**Data to examine**

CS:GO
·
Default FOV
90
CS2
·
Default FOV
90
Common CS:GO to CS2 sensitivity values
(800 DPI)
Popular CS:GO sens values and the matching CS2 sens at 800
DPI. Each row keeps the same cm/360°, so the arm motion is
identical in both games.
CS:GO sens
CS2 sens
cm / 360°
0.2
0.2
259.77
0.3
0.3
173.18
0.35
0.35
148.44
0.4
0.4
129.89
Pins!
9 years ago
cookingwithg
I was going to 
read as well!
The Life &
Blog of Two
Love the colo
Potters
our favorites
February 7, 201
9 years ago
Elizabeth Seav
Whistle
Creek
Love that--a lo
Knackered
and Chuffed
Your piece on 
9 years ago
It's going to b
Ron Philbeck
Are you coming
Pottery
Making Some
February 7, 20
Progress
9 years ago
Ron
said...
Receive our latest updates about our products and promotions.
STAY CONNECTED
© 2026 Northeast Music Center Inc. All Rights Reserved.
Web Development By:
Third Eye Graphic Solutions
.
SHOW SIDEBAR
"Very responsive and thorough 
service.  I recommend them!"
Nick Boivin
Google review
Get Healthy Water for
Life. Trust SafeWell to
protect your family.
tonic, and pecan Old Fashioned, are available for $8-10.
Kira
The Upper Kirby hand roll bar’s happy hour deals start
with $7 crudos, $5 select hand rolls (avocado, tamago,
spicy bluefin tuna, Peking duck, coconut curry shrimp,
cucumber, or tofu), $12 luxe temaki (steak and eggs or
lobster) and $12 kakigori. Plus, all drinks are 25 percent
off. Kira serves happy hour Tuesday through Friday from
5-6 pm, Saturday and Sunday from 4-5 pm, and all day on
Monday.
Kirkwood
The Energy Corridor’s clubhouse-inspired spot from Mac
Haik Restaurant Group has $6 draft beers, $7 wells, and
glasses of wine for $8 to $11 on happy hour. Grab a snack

**What you need to do**
Can you convert every line of text in the data above into a numbered list, one line per item and with blank lines omitted?

**Problem solution**
1. CS:GO
2. ·
3. Default FOV
4. 90
5. CS2
6. ·
7. Default FOV
8. 90
9. Common CS:GO to CS2 sensitivity values
10. (800 DPI)
11. Popular CS:GO sens values and the matching CS2 sens at 800
12. DPI. Each row keeps the same cm/360°, so the arm motion is
13. identical in both games.
14. CS:GO sens
15. CS2 sens
16. cm / 360°
17. 0.2
18. 0.2
19. 259.77
20. 0.3
21. 0.3
22. 173.18
23. 0.35
24. 0.35
25. 148.44
26. 0.4
27. 0.4
28. 129.89
29. Pins!
30. 9 years ago
31. cookingwithg
32. I was going to 
33. read as well!
34. The Life &
35. Blog of Two
36. Love the colo
37. Potters
38. our favorites
39. February 7, 201
40. 9 years ago
41. Elizabeth Seav
42. Whistle
43. Creek
44. Love that--a lo
45. Knackered
46. and Chuffed
47. Your piece on 
48. 9 years ago
49. It's going to b
50. Ron Philbeck
51. Are you coming
52. Pottery
53. Making Some
54. February 7, 20
55. Progress
56. 9 years ago
57. Ron
58. said...
59. Receive our latest updates about our products and promotions.
60. STAY CONNECTED
61. © 2026 Northeast Music Center Inc. All Rights Reserved.
62. Web Development By:
63. Third Eye Graphic Solutions
64. .
65. SHOW SIDEBAR
66. "Very responsive and thorough 
67. service.  I recommend them!"
68. Nick Boivin
69. Google review
70. Get Healthy Water for
71. Life. Trust SafeWell to
72. protect your family.
73. tonic, and pecan Old Fashioned, are available for $8-10.
74. Kira
75. The Upper Kirby hand roll bar’s happy hour deals start
76. with $7 crudos, $5 select hand rolls (avocado, tamago,
77. spicy bluefin tuna, Peking duck, coconut curry shrimp,
78. cucumber, or tofu), $12 luxe temaki (steak and eggs or
79. lobster) and $12 kakigori. Plus, all drinks are 25 percent
80. off. Kira serves happy hour Tuesday through Friday from
81. 5-6 pm, Saturday and Sunday from 4-5 pm, and all day on
82. Monday.
83. Kirkwood
84. The Energy Corridor’s clubhouse-inspired spot from Mac
85. Haik Restaurant Group has $6 draft beers, $7 wells, and
86. glasses of wine for $8 to $11 on happy hour. Grab a snack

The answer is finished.